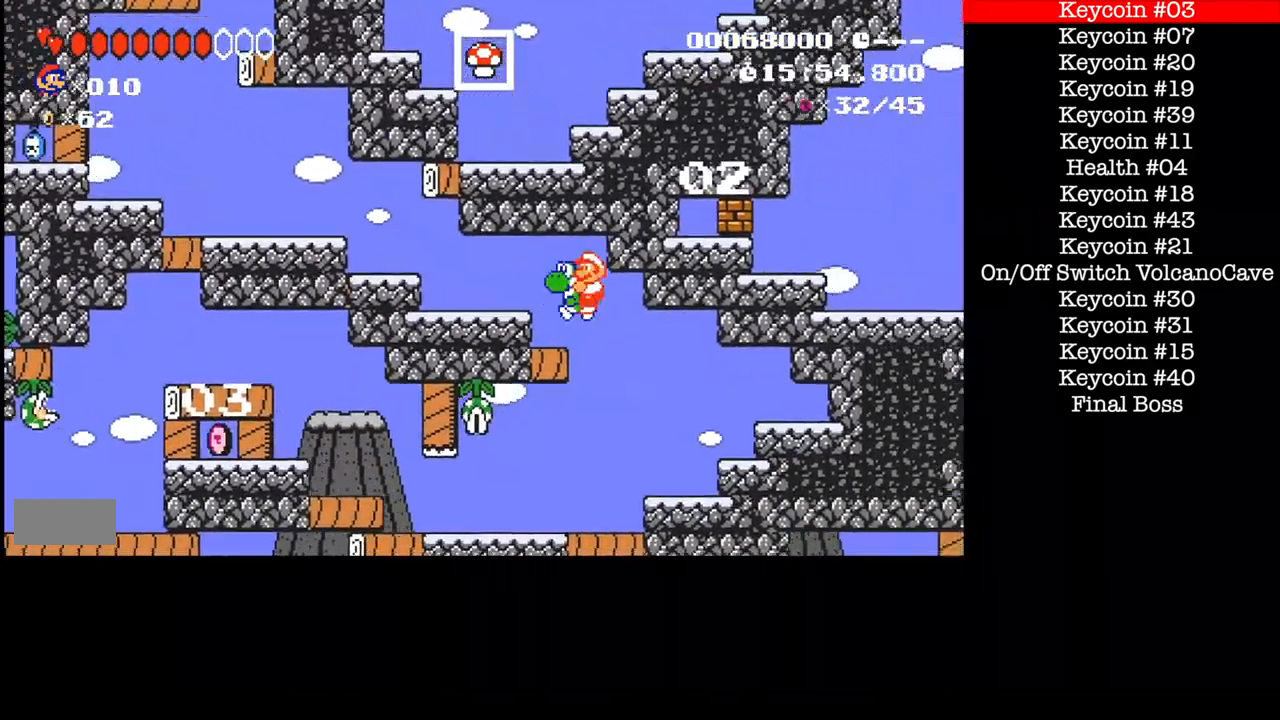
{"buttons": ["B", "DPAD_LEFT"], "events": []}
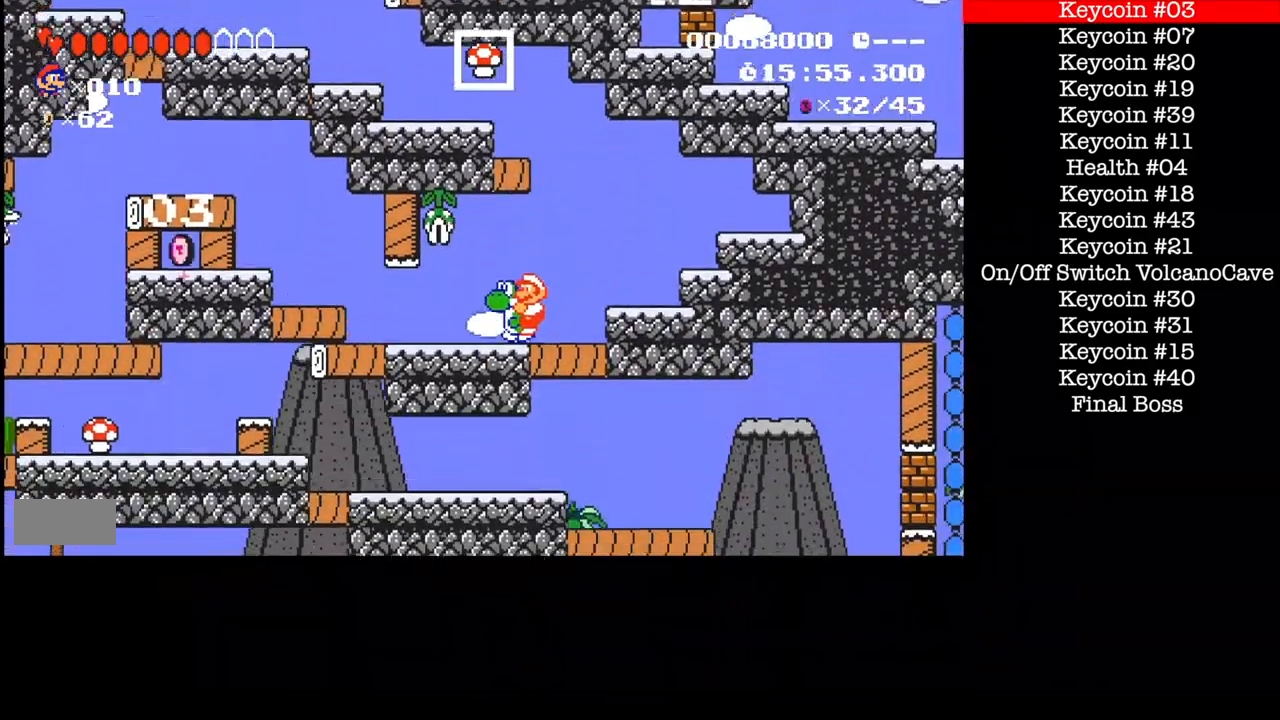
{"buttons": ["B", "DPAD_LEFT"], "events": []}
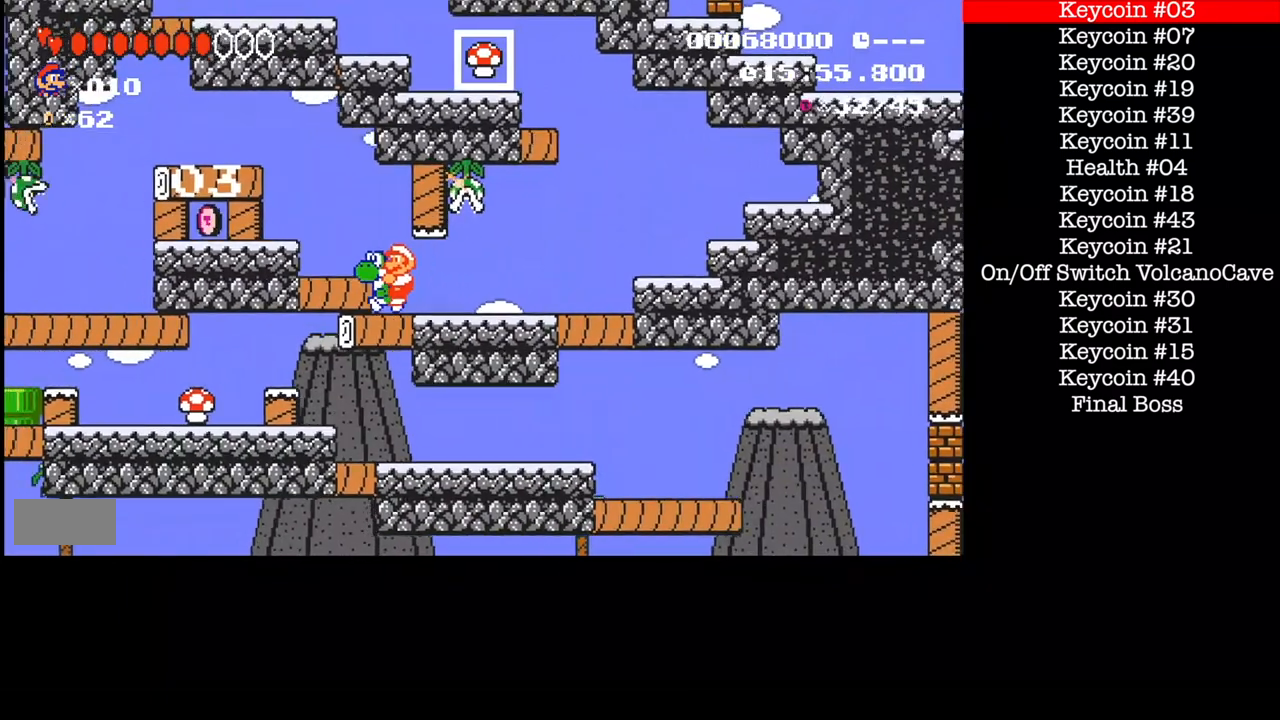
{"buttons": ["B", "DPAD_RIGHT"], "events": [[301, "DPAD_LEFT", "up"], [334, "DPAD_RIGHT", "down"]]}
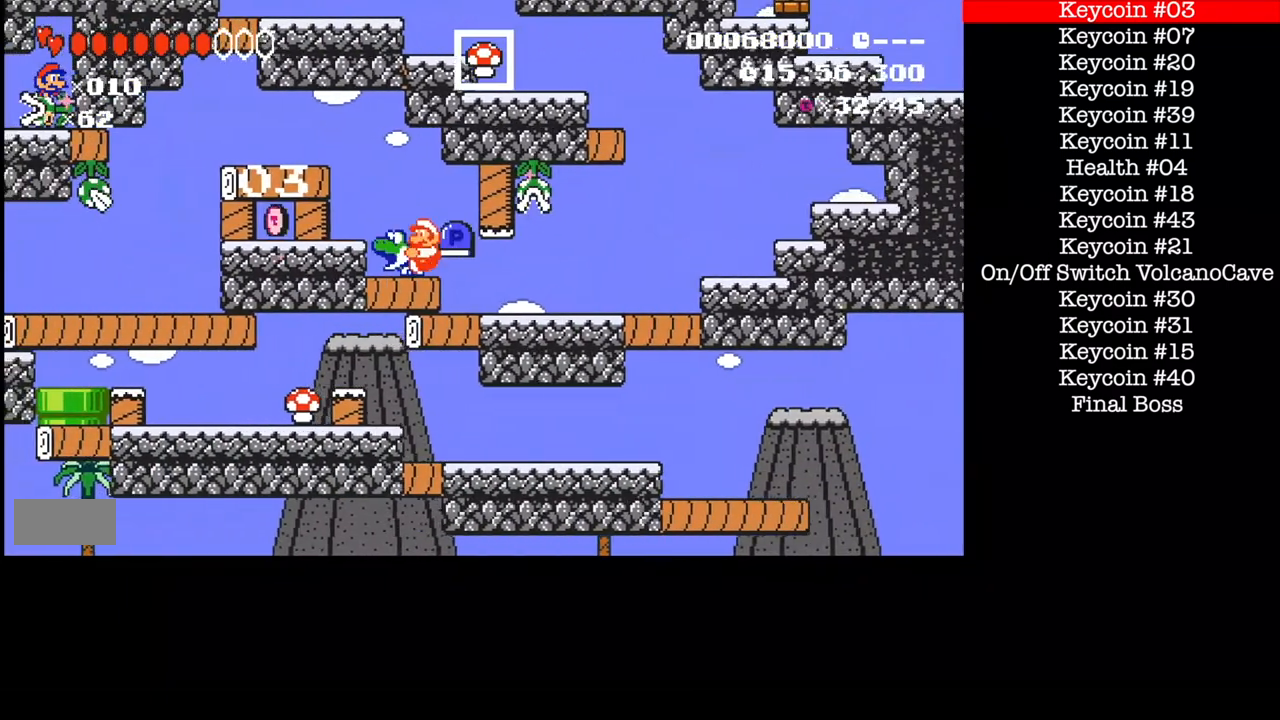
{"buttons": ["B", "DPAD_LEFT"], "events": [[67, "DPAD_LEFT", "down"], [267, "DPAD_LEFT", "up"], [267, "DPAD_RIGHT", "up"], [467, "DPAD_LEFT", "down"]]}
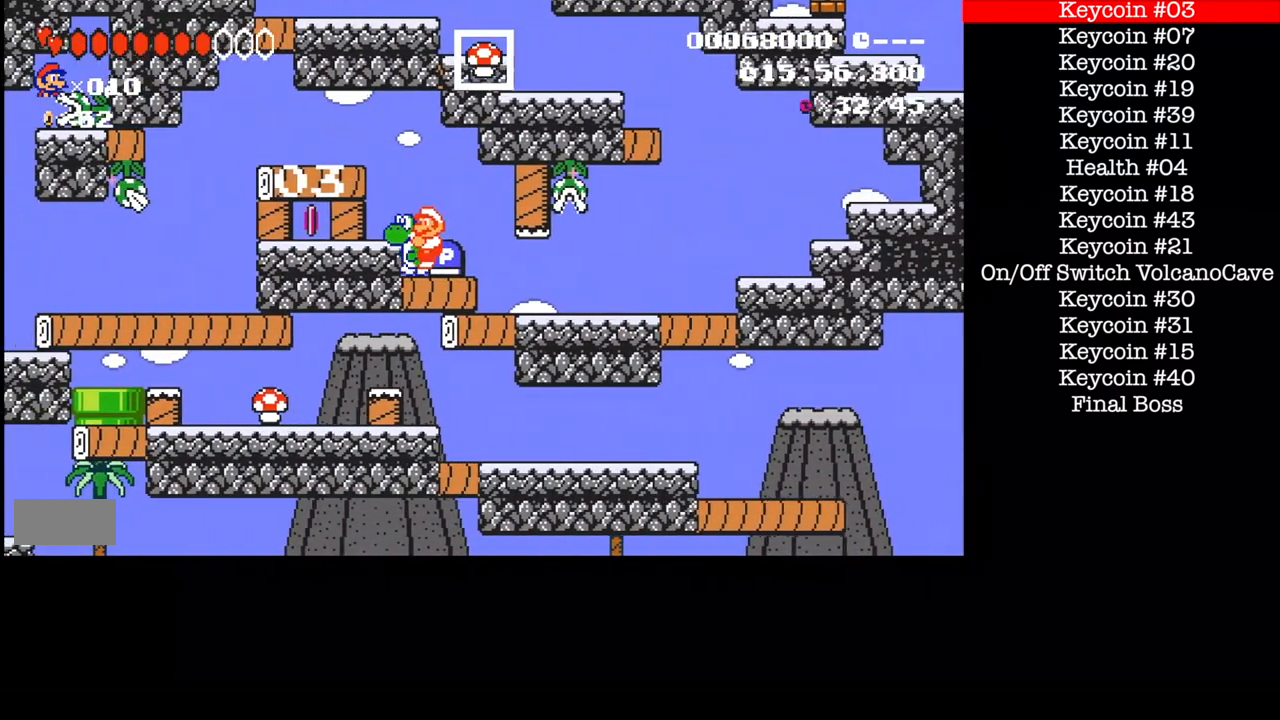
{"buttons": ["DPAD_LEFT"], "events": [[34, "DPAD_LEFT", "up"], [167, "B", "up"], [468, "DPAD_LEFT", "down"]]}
* * * * * * *
Problem requirements: Copy the listing exactly but drop its images.

Finished task:
{"buttons": ["B", "DPAD_LEFT"], "events": []}
{"buttons": ["B", "DPAD_LEFT"], "events": []}
{"buttons": ["B", "DPAD_RIGHT"], "events": [[301, "DPAD_LEFT", "up"], [334, "DPAD_RIGHT", "down"]]}
{"buttons": ["B", "DPAD_LEFT"], "events": [[67, "DPAD_LEFT", "down"], [267, "DPAD_LEFT", "up"], [267, "DPAD_RIGHT", "up"], [467, "DPAD_LEFT", "down"]]}
{"buttons": ["DPAD_LEFT"], "events": [[34, "DPAD_LEFT", "up"], [167, "B", "up"], [468, "DPAD_LEFT", "down"]]}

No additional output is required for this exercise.